Habiller, en Jardinage, c’est avant que de planter les jeunes arbres, les couper de huit ou neuf piés de haut, & visiter leurs racines pour les raccourcir modérément ; il faut ôter toutes celles qui sont brisées, & couper les autres en pié de biche par-dessous, eû égard à la situation où doit être planté l’arbre. N’habillez pas si court, ou n’étronçonnez point, & n’ôtez point le chevelu à-moins qu’il ne soit rompu. C’est une erreur de croire qu’il soit inutile ; il sert beaucoup à la reprise des jeunes plants.

On laissera aux arbres sauvages une tige de six à sept pieds hors de terre. Les arbres fruitiers de haute tige seront rafraîchis dans leur tête, à laquelle on laissera trois ou quatre branches chacune de la longueur de dix à douze pouces ; ce qui forme sa rondeur dès la premiere année.

Les buissons ou nains seront coupés à sept à huit pouces au-dessus de la greffe qu’il faut laisser découverte, c’est-à-dire sans y mettre de terre, mais qu’on enduira de cire ou de mastic.

On prétend qu’il ne faut laisser qu’un seul étage de racines à un arbre, & choisir toujours les plus jeunes & les plus rougeâtres ; les autres étant inutiles. Voyez Racines.

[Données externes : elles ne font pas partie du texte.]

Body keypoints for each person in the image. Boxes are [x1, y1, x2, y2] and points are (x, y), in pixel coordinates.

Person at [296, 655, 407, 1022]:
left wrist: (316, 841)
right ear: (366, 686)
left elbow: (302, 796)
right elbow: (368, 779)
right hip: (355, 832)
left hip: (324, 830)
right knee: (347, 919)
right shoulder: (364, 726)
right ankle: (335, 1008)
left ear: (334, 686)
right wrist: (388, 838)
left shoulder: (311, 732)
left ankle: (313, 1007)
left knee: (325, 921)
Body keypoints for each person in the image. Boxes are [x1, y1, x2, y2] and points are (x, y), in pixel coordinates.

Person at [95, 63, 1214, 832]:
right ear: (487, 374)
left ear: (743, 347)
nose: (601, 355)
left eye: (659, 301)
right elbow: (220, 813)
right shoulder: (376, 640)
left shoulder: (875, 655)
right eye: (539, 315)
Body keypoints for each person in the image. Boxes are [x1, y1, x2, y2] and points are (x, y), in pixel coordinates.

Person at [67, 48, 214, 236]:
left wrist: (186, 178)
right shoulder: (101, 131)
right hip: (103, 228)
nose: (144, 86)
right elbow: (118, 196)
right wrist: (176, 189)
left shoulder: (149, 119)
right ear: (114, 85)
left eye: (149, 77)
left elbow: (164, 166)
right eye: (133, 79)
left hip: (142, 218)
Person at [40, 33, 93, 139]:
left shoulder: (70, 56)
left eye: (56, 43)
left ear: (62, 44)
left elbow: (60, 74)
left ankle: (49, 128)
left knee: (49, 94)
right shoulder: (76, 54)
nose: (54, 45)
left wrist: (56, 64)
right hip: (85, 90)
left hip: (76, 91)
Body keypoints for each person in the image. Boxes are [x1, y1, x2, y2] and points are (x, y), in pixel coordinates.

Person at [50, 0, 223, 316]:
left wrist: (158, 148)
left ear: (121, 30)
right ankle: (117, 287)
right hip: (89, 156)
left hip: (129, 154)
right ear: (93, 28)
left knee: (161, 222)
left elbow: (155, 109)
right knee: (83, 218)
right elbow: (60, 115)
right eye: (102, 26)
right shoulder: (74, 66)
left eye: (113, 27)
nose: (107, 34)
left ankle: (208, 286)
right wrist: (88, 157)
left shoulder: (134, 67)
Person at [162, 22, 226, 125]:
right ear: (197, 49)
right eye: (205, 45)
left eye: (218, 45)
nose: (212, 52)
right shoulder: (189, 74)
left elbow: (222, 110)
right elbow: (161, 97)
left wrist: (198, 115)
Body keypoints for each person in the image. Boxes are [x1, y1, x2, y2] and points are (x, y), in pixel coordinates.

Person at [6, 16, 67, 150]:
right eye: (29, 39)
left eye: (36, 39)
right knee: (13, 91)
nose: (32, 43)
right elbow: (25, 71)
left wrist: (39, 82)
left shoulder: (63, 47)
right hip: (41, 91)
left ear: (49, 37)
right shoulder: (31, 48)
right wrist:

Les arbres levés en motte sont exemts d’être ravalés ; ils conservent leur tête & une partie de leur ramage. Voyez Lever.

Habiller une peau, terme de Marchand Pelletier, c’est la préparer à être employée aux différens ouvrages de Pelleterie. Voyez Pelletier.

Habiller un cuir. terme de Tannerie, c’est lui donner la premiere préparation pour le mettre au tan. Voyez Tanner.

Celui qui habille les peaux s’appelle l’habilleur. Ce terme est fort en usage chez les Pelletiers ; en général il signifie dans les atteliers la personne qui prépare les différentes matieres, denrées, ou marchandises où le terme habiller peut avoir lieu.

Habiller, en terme de Potier, c’est l’action d’ajoûter une oreille, un manche, un pié, au corps d’une piece ; ce qui se fait en déchiquetant la piece de plusieurs coups, pour y insérer l’une des parties que nous venons de nommer.

On habille encore du chanvre, en le passant par le seran. Voyez l’article Chanvre.